• _Records_
---
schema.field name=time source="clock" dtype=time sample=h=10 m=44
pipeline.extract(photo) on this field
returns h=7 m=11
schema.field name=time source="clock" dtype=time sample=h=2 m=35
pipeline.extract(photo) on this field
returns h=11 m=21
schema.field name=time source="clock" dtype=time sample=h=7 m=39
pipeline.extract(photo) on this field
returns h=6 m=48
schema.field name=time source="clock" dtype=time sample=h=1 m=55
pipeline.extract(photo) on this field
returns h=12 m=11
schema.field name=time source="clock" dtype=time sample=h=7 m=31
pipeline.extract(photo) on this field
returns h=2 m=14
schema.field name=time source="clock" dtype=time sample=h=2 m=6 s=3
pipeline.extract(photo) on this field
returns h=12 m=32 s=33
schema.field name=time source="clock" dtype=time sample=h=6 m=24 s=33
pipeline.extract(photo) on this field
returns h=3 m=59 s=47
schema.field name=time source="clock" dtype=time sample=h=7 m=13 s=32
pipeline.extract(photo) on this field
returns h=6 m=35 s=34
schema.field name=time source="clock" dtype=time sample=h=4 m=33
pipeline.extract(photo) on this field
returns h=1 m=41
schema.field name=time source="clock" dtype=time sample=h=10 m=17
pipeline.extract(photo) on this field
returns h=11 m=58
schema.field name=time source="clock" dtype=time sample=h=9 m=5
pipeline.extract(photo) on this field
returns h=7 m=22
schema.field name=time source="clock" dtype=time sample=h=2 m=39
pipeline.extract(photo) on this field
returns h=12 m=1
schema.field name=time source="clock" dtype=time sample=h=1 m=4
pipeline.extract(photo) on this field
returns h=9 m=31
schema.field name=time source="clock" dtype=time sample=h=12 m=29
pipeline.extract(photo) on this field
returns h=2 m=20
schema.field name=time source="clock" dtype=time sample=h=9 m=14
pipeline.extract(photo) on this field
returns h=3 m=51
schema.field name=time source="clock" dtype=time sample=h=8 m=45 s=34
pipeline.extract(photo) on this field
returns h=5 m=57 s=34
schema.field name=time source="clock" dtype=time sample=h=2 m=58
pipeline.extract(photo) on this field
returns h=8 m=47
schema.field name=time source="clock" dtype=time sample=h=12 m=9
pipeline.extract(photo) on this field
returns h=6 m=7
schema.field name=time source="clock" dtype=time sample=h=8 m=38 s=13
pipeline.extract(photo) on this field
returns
---
Copy the lines above exactly, from the line containing "dtype=time sample=h=2 m=58" up to and including the final line.

• _Output below_
schema.field name=time source="clock" dtype=time sample=h=2 m=58
pipeline.extract(photo) on this field
returns h=8 m=47
schema.field name=time source="clock" dtype=time sample=h=12 m=9
pipeline.extract(photo) on this field
returns h=6 m=7
schema.field name=time source="clock" dtype=time sample=h=8 m=38 s=13
pipeline.extract(photo) on this field
returns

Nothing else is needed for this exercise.